The editorial went on to say, “Arab influence has already turned Pakistan into a blood-soaked battlefield… Pakistani society has become intolerant over the years because of various reasons, but most importantly because of Saudi Arabia’s powerful influence in our internal matters. The growth of Wahabism and extremism in Pakistan is mostly because of funding by Arab sheikhs.”

The escalation of killing Shi’a minorities in majority Sunni Muslim countries is more likely to lead to more reprisals against Sunni minorities in Shi’a majority countries as in Iran and Iraq. Furthermore, the more atrocious attacks on and killing of Shi’a minorities escalate, the more likely that Shi’a will resort to deadly violence against the regimes that encourage religious intolerance.

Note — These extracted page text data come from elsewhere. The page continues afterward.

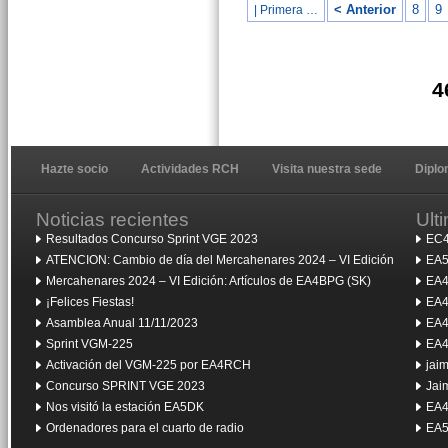
< Anterior
8
9
| Primera …
4
Hazte socio
Actividades RCH
Visita nuestra sede
Dipl
Noticias recientes
Ult
Resultados Concurso Sprint VGE 2023
EC4
ATENCION: Cambio de día del Mercahenares 2024 – VI Edición
EA5
Mercahenares 2024 – VI Edición: Artículos de EA4BPG (SK)
EA4
¡Felices Fiestas!
EA4
Asamblea Anual 11/11/2023
EA4
Sprint VGM-225
EA4
Activación del VGM-225 por EA4RCH
jai
Concurso SPRINT VGE 2023
Jai
Nos visitó la estación EA5DK
EA4
Ordenadores para el cuarto de radio
EA5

However, one can only hope that the Iraqi Shi’a majority would take the high road and treat their minority Sunni compatriots with respect and dignity. They are Iraqi citizens and their religious orientation should not matter. The Iraqis can set a noble example for other Arab and Muslim societies and regimes that subjugate segments of their citizens because of their religious rituals. To start, the Iraqis ought to vote Prime Minister Maliki out of office for discriminating against a segment of his society, if indeed the Saudi Foreign Minister claim is credible. The Iraqis, Shi’a and Sunnis are still struggling to put a just system in place through democratic process; a privilege unavailable to the Saudi people who suffer under autocratic and theocratic system.

Given the Saudi rulers’ oppression of their citizens, Sunnis and Shi’a, it’s difficult to accept that their superseding concern is justice for Iraq’s Sunni minority or for fear of Iraq becomes an Iranian colony. Rather, the Saudi elites’ daunting nightmare is the development of a united and thriving democratic Iraq with huge oil reserves on their border.

The most humane and very prudent policy toward Iraq is for the Saudi religious and political rulers to leave the Iraqis alone while they are trying to find solutions for their massive political, religious, ethnic, and economic problems.